Personal information
- Full name: Abbas Yassin Mohamad
- Date of birth: 15 June 1998 (age 27)
- Place of birth: Borås, Sweden
- Height: 1.86 m (6 ft 1 in)
- Position: Defender

Team information
- Current team: Newroz SC

Youth career
- Borås Kings
- Elfsborg
- Kronängs

Senior career*
- Years: Team / Apps / (Gls)
- 2015–2022: Norrby / 77 / (3)
- 2017: →Dalstorps (loan) / 8 / (0)
- 2018: →Vårgårda (loan) / 2 / (0)
- 2022: Dalkurd / 5 / (0)
- 2022–2023: GAIS Göteborg
- 2023–2024: Nakhon Ratchasima / 30 / (1)
- 2024-: Newroz SC / 7 / (1)

International career^{‡}
- 2022–: Iraq / 1 / (0)

= Abbas Mohamad =

Iraqi footballer

Abbas Yassin Mohamad (عباس ياسين محمد; born 15 June 1998) is a footballer who last played for Nakhon Ratchasima as a defender. Born in Sweden, he is an international for the Iraq national team.

==Career==
Mohamad is a youth product of Borås Kings, Elfsborg and Kronängs. He began his senior career in the Superettan with Norrby in 2015. On 9 March 2016, he extended his contract with Norrby for 2 more years. On 9 August 2017, he joined Dalstorps on loan for the season. In 2018, he again extended his contract for 3 more years and went on loan with Vårgårda. He transferred to Dalkurd on 1 August 2022.

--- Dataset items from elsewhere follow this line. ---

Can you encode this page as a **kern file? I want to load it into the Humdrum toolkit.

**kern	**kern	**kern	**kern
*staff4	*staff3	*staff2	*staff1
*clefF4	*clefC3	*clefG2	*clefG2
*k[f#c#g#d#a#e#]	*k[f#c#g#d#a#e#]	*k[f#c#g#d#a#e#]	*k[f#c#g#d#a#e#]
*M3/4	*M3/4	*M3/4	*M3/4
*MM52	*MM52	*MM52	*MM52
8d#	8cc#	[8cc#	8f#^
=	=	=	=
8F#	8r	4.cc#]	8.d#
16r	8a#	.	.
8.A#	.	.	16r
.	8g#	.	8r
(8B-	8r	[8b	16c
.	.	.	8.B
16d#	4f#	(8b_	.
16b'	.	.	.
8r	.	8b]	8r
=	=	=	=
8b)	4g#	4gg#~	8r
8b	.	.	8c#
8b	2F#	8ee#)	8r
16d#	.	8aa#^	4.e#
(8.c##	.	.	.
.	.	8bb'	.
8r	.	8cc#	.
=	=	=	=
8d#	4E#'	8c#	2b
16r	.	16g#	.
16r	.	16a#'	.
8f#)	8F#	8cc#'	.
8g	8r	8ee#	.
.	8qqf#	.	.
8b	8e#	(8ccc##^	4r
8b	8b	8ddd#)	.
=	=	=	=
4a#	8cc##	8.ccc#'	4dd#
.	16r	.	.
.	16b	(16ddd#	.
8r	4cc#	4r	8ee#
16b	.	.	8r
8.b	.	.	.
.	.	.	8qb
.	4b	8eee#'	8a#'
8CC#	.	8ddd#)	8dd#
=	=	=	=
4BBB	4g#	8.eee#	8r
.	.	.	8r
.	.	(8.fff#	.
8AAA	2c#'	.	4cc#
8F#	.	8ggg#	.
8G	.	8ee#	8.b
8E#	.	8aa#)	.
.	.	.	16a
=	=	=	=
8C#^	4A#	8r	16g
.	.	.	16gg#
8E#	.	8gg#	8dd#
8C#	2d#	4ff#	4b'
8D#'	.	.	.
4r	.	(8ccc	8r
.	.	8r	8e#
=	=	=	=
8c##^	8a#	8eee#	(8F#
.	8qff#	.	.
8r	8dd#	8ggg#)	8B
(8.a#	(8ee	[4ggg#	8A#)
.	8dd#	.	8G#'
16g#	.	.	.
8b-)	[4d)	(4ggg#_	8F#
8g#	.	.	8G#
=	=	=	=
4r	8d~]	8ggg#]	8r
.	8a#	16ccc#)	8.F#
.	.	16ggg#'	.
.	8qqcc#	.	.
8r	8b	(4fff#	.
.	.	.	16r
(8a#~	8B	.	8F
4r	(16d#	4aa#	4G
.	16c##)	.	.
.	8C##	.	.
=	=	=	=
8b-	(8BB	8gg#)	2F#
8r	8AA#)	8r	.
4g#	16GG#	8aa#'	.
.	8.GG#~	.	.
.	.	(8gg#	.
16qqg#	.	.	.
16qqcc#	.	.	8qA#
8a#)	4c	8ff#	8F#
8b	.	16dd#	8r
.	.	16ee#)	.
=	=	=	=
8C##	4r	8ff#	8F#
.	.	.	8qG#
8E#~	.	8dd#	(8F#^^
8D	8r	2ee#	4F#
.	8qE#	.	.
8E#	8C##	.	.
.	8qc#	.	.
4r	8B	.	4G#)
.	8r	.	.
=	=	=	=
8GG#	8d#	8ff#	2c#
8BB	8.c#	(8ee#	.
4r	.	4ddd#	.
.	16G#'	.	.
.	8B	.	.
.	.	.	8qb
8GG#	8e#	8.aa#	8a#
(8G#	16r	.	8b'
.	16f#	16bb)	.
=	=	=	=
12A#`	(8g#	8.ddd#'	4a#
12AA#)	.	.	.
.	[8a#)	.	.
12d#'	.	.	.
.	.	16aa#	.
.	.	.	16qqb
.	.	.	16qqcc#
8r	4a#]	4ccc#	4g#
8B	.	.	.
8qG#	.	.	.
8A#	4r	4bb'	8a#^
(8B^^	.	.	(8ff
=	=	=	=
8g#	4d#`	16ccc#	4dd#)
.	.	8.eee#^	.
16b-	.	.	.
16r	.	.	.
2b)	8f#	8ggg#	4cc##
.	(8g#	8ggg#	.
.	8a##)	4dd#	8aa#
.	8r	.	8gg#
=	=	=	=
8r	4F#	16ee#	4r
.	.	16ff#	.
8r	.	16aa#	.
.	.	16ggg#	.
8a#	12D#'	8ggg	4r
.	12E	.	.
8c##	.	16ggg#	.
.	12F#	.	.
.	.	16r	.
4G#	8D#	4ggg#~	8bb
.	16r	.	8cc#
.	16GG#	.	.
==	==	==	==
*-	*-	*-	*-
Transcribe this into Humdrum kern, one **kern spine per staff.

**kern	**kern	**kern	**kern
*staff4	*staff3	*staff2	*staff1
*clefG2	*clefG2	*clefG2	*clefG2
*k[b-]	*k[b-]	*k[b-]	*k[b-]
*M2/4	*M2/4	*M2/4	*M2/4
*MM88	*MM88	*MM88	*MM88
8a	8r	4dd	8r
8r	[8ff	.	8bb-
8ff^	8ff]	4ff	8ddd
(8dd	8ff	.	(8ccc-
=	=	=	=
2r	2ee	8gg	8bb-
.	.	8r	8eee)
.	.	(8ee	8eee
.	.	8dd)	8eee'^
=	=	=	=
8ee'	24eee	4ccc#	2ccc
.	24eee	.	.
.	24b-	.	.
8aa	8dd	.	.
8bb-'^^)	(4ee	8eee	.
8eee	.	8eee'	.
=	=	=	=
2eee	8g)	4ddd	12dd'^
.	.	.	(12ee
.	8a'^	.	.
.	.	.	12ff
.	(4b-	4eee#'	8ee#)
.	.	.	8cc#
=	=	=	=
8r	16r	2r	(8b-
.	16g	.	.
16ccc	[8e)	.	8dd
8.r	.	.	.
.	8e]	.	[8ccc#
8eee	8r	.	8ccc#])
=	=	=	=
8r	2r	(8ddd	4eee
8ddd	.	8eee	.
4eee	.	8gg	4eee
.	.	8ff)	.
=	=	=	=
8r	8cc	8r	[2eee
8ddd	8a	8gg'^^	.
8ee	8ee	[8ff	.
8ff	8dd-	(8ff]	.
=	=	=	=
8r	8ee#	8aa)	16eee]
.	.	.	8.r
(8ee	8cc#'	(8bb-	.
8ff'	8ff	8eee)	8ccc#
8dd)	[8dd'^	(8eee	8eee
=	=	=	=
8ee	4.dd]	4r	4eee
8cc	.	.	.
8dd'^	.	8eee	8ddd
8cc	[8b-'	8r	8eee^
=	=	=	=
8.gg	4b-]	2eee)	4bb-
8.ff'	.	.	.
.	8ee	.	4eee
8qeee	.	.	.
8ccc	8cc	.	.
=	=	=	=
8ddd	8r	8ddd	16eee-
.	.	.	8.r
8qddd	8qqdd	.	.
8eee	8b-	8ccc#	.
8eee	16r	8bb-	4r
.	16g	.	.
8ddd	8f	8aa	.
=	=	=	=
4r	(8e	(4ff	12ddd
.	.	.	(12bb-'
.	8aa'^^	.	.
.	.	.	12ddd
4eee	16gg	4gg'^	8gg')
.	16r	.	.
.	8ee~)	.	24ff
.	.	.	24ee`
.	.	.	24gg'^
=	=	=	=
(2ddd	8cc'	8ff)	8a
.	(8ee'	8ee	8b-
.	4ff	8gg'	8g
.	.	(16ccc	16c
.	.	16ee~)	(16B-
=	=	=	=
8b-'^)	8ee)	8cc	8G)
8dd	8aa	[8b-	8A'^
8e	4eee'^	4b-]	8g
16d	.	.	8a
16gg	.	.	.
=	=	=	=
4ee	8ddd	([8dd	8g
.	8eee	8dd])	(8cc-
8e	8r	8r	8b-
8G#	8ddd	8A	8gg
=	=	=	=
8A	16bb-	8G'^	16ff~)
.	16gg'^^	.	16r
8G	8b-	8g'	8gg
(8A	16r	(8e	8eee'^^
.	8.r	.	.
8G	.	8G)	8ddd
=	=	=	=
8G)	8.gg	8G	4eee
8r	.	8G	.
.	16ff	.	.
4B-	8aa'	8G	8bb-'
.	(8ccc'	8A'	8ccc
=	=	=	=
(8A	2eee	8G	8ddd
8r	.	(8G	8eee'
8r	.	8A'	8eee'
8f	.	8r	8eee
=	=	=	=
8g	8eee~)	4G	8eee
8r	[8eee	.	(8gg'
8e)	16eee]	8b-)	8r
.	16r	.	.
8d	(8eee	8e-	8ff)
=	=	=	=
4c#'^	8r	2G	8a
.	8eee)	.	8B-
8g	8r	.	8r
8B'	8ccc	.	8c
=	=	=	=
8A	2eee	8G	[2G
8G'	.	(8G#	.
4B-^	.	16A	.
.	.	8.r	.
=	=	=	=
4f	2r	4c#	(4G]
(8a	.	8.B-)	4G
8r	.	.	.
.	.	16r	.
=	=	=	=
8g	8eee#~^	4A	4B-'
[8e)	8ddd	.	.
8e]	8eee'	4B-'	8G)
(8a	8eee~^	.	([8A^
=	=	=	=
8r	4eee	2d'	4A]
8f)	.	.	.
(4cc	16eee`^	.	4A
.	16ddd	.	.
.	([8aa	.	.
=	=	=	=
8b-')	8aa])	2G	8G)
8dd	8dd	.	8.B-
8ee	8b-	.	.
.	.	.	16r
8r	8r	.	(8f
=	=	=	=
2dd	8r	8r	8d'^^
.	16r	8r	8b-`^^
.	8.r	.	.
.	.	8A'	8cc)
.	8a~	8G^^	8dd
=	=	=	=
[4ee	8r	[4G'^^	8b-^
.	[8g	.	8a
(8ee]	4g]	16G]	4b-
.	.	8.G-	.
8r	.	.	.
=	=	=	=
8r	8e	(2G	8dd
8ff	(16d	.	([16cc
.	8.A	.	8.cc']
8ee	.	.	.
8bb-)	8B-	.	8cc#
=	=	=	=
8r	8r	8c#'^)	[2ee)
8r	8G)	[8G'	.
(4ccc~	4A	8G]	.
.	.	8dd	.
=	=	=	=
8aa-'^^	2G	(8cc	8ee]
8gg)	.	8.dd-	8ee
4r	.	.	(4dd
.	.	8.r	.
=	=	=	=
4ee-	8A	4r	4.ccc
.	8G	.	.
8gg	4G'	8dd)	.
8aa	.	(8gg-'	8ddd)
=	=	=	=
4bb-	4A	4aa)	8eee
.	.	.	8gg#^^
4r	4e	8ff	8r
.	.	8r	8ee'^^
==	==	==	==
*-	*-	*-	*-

On 12 December 2022, he joined GAIS on a two-year contract. Later that month, Mohamad made social media posts supporting controversial internet personality Andrew Tate, after Tate's arrest for human trafficking. On New Years Eve, GAIS released a statement saying that the club did not share his viewpoints and would be discussing his social media usage. Mohamad continued to make social media posts supporting Tate and on 7 January 2023, GAIS released a statement saying that he was no longer part of the club.

On 14 July 2023, he joined Nakhon Ratchasima for 1 season.

==International career==
Born in Sweden, Mohamad is of Iraqi descent. He was called up to the senior Iraq national team for the 2022 Jordan International Tournament. On 23 September 2022, Alai made his first team debut for Iraq in a penalty shootout loss against Oman. He debuted in the tournament in a 1–0 win over Syria on 26 September 2022.